As temperatures climb, millions of children all over the United States pack their bags each year and head to sleepaway camps ranging from the rustic to the super-luxurious. But it was not always so. Until the late 19th century, summers were for children to work or play in unstructured environments: Tag, hide-and-seek or hanging around adult work environments returning to their families at night. Since compulsory education laws only came about in the 1880s, sometimes these activities weren’t exclusive to the summer season.
Yet as the United States industrialized and both native-born transplants and immigrants flocked to crowded Northeastern cities, moral reformers and educators panicked. A new generation of children, especially boys, they fretted, were missing out on the character-building, health-promoting experiences of hardy rural life: some even mentioned the peril of “dying of indoor-ness.”

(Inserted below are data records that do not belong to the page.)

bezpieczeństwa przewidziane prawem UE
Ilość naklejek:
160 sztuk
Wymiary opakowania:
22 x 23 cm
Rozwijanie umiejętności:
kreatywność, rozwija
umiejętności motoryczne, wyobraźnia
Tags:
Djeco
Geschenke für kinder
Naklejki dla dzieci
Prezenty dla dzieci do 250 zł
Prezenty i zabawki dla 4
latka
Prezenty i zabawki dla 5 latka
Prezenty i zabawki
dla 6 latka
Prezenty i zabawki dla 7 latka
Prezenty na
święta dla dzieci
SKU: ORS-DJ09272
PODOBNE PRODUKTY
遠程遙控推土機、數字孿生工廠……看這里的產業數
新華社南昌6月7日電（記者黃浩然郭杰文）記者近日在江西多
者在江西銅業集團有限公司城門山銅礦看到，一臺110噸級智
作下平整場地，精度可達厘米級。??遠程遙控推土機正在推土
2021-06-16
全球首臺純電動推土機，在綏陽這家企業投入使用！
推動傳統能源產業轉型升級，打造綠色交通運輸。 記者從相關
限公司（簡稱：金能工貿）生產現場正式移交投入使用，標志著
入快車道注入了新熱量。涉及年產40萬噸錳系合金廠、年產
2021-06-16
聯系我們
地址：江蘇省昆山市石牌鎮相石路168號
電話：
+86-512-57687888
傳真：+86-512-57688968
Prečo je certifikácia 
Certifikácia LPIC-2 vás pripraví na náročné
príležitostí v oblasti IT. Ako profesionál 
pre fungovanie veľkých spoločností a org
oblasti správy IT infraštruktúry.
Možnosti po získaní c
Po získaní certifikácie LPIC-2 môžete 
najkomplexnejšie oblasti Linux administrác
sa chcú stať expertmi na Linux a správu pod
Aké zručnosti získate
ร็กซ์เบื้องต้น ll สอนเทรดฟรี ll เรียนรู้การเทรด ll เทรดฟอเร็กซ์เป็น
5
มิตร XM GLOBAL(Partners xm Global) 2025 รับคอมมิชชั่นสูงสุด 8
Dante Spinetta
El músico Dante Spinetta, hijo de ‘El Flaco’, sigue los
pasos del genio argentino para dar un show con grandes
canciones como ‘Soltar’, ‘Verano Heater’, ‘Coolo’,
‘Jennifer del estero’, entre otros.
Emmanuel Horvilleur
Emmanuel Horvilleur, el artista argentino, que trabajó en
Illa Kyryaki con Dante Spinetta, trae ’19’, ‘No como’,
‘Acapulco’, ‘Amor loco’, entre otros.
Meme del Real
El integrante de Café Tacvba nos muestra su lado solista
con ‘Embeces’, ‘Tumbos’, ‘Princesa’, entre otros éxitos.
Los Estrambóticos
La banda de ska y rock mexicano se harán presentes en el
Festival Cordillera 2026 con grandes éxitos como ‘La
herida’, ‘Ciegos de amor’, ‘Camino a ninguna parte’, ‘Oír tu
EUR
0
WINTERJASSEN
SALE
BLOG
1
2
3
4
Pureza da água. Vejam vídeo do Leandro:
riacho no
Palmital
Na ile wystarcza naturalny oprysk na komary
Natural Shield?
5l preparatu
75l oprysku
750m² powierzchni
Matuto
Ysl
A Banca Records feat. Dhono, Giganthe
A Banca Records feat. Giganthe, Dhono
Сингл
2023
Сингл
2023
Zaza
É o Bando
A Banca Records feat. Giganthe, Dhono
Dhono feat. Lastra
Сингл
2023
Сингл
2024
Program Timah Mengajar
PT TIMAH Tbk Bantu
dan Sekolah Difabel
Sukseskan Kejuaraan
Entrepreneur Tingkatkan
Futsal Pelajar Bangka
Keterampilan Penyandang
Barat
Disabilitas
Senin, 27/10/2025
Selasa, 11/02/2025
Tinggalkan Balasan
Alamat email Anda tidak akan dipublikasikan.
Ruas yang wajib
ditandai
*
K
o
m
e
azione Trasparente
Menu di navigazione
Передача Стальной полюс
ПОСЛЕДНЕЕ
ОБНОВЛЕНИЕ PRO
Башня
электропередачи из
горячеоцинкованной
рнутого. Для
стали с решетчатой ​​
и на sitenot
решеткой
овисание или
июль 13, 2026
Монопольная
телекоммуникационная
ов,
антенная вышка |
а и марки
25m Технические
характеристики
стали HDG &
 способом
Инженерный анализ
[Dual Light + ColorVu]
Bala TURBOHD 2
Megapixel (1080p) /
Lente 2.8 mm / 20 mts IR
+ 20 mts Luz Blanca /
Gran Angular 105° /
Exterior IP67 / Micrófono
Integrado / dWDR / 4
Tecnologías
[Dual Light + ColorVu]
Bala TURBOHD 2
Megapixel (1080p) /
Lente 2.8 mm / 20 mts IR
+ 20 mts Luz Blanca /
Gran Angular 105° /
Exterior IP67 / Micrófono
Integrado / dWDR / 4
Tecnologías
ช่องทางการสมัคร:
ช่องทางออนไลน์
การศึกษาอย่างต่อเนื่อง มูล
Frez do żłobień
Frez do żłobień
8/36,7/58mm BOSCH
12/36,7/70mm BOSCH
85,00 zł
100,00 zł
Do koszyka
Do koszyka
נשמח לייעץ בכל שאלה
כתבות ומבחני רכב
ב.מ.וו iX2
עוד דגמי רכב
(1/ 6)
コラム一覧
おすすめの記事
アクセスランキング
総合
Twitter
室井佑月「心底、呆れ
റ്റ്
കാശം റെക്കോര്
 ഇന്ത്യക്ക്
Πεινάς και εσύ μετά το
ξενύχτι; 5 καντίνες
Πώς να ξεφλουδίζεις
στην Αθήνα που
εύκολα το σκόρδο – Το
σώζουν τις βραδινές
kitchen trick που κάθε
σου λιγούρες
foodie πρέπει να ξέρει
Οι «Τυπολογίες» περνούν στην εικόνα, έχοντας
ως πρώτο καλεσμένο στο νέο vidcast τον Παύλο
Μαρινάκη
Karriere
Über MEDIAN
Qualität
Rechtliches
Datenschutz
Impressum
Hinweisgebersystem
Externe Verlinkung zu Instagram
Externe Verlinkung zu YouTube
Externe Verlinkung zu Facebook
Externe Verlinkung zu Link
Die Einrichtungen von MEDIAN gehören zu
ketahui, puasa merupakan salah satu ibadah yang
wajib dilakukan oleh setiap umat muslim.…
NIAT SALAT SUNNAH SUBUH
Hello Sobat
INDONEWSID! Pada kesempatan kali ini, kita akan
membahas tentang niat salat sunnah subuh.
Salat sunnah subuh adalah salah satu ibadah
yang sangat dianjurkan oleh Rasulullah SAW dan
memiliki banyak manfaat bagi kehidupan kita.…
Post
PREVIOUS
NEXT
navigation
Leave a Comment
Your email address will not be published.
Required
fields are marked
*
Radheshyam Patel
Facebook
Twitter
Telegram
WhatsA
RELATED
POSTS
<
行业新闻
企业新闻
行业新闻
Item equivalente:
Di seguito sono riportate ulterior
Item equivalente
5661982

A stint at summer camp–surrounded by nature and engaged in hard work and healthy play, all under the guidance of counselors who modeled moral uprightness–was thought to be the perfect solution. Either genuinely bucolic or painstakingly constructed to suit romantic ideas of what a rural encampment should look like–imagine log cabins or a facility catering to white children featuring Native American décor–camps exemplified a “manufactured wilderness,” as historian Abigail Ayres Van Slyck described. This new social institution was soon embraced by many educators, philanthropists, and health professionals alike.
These early summer camps targeted middle-class, urban boys who it was feared were being “mollycoddled” by overbearing mothers and female teachers in the overly “feminized” realms of home and school. They needed a dose of savagery, common opinion held, lest they become “sissified.” Yet this middle-class project promoted an idea that reformers had first piloted with the working classes: in the 1850s, New York City’s Children’s Aid Society had shuttled “street rats” westward to be adopted by Christian farm families who were believed to be their last best hope for salvation from a life of poverty and vice.